CHRISTIE & CO FORECASTING

While 21 per cent of Scotland’s current population is over 65, it is anticipated to grow to 25 per cent over the next 10 years. Similarly, Christie & Co data suggests that the demand for elderly care beds will increase by 12 per cent by 2031 and 32 per cent by 2036. There will also be a substantial rise in the prevalence of specialist chronic, age-related conditions like dementia, which will not only increase overall demand for care but will also heighten the need for high acuity, specialist dementia care facilities capable of supporting individuals with advanced and complex needs.

Christie & Co also assessed future bed requirements based on the number of en suite beds (the minimum market standard) and the need for wetroom provision (full-market standard beds), and highlighted a current undersupply of 19,793 wetroom beds across Scotland, which is forecasted to increase to a shortfall of 21,434 by 2030 and a staggering 27,683 by 2036.

Martin Daw, Regional Director – Scotland at Christie & Co, outlines the opportunities for operators and developers in the market, “Unlike many parts of the UK, Scotland has, in recent years, been overlooked from a new-build development perspective, primarily due to the 60-bed limit. The underlying demand from the ageing demographic in Scotland is, however, growing rapidly. There is a current undersupply of 19,793 wetroom beds across Scotland, and projections indicate that this shortage of market-standard provision will only worsen in the coming years.

“This growing deficit underscores the urgent need for strategic planning and investment to ensure that future demand can be met effectively. A large proportion of the existing providers report strong occupancy levels in assets, which may not necessarily be future-proof, highlighting the robust demand trend in the region.

“In many instances, smaller, converted homes are well-placed to cater for their local markets, particularly in areas of lower population density. Based on the undeniable increase in demand and general lack of existing modern wetroom facilities, we believe there is a significant opportunity for both regional and corporate care operators to capitalise on the early mover advantage by investing in new developments across Scotland.

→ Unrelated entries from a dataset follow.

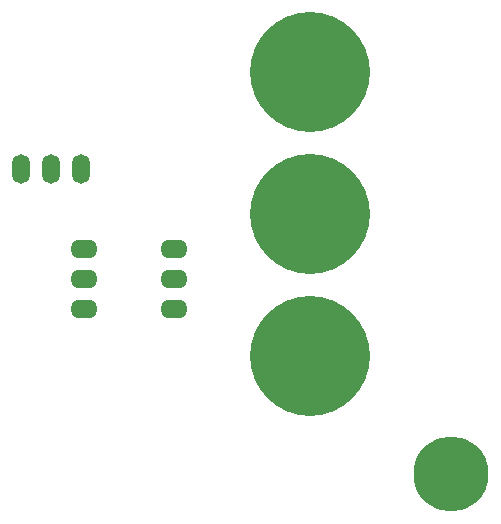
<source format=gbl>
G04 #@! TF.FileFunction,Copper,L2,Bot,Signal*
%FSLAX46Y46*%
G04 Gerber Fmt 4.6, Leading zero omitted, Abs format (unit mm)*
G04 Created by KiCad (PCBNEW 4.0.1-stable) date 3/5/2016 3:38:05 PM*
%MOMM*%
G01*
G04 APERTURE LIST*
%ADD10C,0.150000*%
%ADD11O,1.501140X2.499360*%
%ADD12O,2.300000X1.600000*%
%ADD13C,10.160000*%
%ADD14C,6.350000*%
G04 APERTURE END LIST*
D10*
D11*
X21082000Y-20193000D03*
X18542000Y-20193000D03*
X23622000Y-20193000D03*
D12*
X23876000Y-26924000D03*
X23876000Y-29464000D03*
X23876000Y-32004000D03*
X31496000Y-32004000D03*
X31496000Y-29464000D03*
X31496000Y-26924000D03*
D13*
X43000000Y-36000000D03*
X43000000Y-12000000D03*
X43000000Y-24000000D03*
D14*
X55000000Y-46000000D03*
M02*

</source>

“Additionally, operators have the opportunity to retrofit or reconfigure older stock that may not currently align with the latest market standards, thereby enhancing their competitiveness and future-proofing their homes. With the sector evolving to meet growing demand, strategic investment in high-quality care facilities will not only address existing gaps but also position operators for long-term success in an increasingly competitive market.”